Passage à examiner
****
Dans la dimension « spatiale physique » de l’harmonie rythmico-spatiale, les 3 dimensions d´une salle, hauteur, largeur et longueur, sont envisagées. Elles se divisent elles-mêmes en 2 : haut-bas, gauche-droite, devant-derrière. Les compositeurs qui utilisent ce langage musical vont décider des distances entre les sources sonores de façon à ce que celles-ci se trouvent en  « rapport arithmétique simple » les unes par rapport aux autres.

Par ailleurs dans la dimension « temporelle rythmique » de la musique, c´est la définition même du rythme qui est arithmétique : la relation entre les durées des sons d´un rythme est mathématique. Chaque division ou multiplication de l´unité de temps choisie  est en « rapport arithmétique simple » avec cette même unité de temps musical. Par exemple, une note ronde se divise en 2 notes blanches, une note noire est égale à 3 croches de triolet, ou 2 croches en binaire. L´ensemble des multiplications ou des divisions rythmiques est multiple ou diviseur de nombres entiers simples, 1, 2, 3, 4,  ou 5, qui vont rarement au-delà de 7.

La “relation arithmétique simple” qui caractérise l´harmonie traditionelle et la consonance physique se rencontre donc dans au moins 2 dimensions, le rythme et l´espace, pour bâtir l´harmonie rythmico-spatiale, permettant de reconstruire l´équilibre temps-espace en mouvement dans la salle à chaque nouveau moment.

Les principes temps-espace de l´ harmonie rythmico-spatiale  admettent tous les systèmes musicaux, y compris l´harmonie classico-romantique dans sa verticalité, la musique sérielle, modale, etc. Ils n´altèrent pas l´harmonie classico-romantique si elle est présente dans la composition. Celle-ci peut continuer identique quel que soit le lieu de son émission sonore, depuis la scène « devant » ou ailleurs dans la salle. L´harmonie rythmico-spatiale ajoute des dimensions et des règles à la musique produite depuis la scène devant les auditeurs. Elle lui ajoute « côté gauche-droit-haut-bas-derrière », et l´enchaînement des sons y est développé en suivant des règles d´«équilibre temps-espace».

Par la suite, les questions de timbres, d´acoustique et de perception auditive humaine déterminent d´autres règles qui se superposent à celles-là. Elles sont  fondées sur la possibilité, ou non, d´une bonne perception de la localisation du son dans la salle par l´oreille humaine, et de son intérêt, ou non, dans le contexte musical général. Comme les règles de l´orchestration, certaines configurations sont meilleures que d´autres, et se sont imposées à moi au cours de la composition de mes œuvres d´ harmonie rythmico-spatiale, jusqu´à créer récemment des rythmes populaires en 3D.
****
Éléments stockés

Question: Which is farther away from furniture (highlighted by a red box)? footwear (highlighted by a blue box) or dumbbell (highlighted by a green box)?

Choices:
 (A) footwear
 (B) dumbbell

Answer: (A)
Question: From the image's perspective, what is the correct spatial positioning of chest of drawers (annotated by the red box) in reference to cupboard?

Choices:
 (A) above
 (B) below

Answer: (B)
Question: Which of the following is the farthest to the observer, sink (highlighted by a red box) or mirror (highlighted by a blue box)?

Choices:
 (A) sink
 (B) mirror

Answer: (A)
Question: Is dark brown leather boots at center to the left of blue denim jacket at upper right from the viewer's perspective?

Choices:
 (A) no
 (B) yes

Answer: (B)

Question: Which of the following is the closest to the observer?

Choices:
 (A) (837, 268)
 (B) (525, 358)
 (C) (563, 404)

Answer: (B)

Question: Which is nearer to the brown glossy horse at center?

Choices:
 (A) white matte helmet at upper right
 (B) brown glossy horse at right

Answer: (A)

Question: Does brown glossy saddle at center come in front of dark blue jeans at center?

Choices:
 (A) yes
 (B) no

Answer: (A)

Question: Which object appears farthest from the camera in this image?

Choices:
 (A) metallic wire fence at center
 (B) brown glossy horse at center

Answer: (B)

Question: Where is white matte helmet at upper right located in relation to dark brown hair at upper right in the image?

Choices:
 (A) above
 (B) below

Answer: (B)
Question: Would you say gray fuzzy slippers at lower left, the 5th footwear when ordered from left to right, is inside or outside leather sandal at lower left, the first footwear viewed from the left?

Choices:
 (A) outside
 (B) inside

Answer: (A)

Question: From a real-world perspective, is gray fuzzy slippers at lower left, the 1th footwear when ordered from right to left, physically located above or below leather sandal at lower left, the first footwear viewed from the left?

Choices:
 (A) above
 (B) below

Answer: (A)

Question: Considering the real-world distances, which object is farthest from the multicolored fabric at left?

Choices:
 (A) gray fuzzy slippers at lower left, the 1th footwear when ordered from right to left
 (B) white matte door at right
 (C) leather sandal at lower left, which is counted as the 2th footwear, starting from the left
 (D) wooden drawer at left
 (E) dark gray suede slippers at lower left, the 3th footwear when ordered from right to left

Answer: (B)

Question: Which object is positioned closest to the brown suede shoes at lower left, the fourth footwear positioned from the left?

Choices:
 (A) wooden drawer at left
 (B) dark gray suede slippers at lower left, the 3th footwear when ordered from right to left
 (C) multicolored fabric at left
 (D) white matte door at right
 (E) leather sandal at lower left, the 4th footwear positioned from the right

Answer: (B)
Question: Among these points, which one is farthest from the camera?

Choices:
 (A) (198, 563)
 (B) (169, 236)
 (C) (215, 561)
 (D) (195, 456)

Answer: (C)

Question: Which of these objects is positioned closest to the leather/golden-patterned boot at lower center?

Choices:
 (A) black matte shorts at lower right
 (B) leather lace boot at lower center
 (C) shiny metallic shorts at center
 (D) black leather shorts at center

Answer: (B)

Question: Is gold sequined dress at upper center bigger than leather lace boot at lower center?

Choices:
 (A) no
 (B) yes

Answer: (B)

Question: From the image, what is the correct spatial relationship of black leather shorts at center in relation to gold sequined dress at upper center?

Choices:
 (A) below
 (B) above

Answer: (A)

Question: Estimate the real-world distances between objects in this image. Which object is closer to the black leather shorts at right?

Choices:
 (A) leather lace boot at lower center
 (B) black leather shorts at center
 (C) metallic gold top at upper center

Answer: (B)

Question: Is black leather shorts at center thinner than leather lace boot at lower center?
****
D'après le texte sur l'harmonie rythmico-spatiale, à combien de croches de triolet une note noire est-elle égale ?

Solution
À 3 croches de triolet.